Electric prodders should not be used when loading animals as studies have shown these will impact negatively on meat quality.

“If you are having problems loading animals invest in a good loading-out facility.”

Tenderness

“Grow them fast and kill them young."

The younger the animal the more tender the meat. Older animals have more connective tissue in their muscles which makes their meat tougher, so fast-finishing makes for more tender beef. 

Archer says beef animals need to be growing every day and this means managing them to avoid feed pinches or pregnancy. While once-bred heifers are efficient in a beef system, pregnancy does effect meat quality. 

When it comes to selling, Archer says animals should be drafted on their fat cover and not on weight.

“A lot of animals are killed that have not been finished properly and don’t have enough fat cover.”

This can happen when farmers run out of feed or they want to make room for other enterprises. When carcases don’t have enough fat cover “cold shortening” can occur. This is when the muscle cools and contracts too quickly after slaughter and the meat then becomes tough.

Physiologically, heifers age faster than steers and ossification- when the cartilage in the spine turns to bone – begins at a younger age. Heifers therefore need to be finished earlier than steers.

Genetics

Marbling is a function of genetics, nutrition and carcase weight and all of these factors need to be in place to allow animals to express their marbling potential.

When selecting genetics, the Estimated Breeding Value (EBV) for Intramuscular Fat needs to be taken into account along with EBVs for 600-day weight or carcase weight and rib and rump fat.
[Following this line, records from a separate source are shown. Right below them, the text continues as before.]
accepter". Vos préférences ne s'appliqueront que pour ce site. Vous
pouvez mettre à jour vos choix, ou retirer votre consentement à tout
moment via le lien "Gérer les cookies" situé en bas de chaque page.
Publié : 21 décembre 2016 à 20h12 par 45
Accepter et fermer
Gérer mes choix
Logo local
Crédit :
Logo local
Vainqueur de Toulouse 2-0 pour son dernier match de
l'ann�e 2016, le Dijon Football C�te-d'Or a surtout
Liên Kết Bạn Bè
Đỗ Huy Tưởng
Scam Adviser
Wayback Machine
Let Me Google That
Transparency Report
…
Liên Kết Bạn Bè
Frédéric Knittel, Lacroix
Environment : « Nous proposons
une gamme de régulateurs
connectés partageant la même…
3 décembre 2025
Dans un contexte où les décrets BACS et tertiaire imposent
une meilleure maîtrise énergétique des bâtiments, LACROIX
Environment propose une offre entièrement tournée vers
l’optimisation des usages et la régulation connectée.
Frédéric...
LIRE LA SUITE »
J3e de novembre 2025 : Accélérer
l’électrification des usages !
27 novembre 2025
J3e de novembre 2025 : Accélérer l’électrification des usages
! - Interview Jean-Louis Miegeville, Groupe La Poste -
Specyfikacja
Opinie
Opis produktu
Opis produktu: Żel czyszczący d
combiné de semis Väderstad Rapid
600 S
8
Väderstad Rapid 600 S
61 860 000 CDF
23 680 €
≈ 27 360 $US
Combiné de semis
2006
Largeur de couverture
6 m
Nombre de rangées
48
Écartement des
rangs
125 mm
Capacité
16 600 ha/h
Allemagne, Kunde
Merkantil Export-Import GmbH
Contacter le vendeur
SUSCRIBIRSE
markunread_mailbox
These need to be balanced with other traits such as mature cow weight.

Temperament is another factor that needs to be taken into account when selecting genetics as this impacts on meat eating quality.  

Archer suggests commercial breeders ask their bull breeders about their culling policy around temperament- but also look at their own culling policy. 

“Meat quality comes in a number of different genetic packages.”

The importance of getting it right

Archer sees the emergence of synthetic or plant-based meats such as the “Impossible Burger” as a real threat to the red meat industry.

The marketing of these products plays on consumers’ concerns around environmental degradation, animal welfare, health and food safety.  While NZ is in a good position to counter these arguments, a good eating experience needs to underpin the grass-fed, ethically produced red meat story.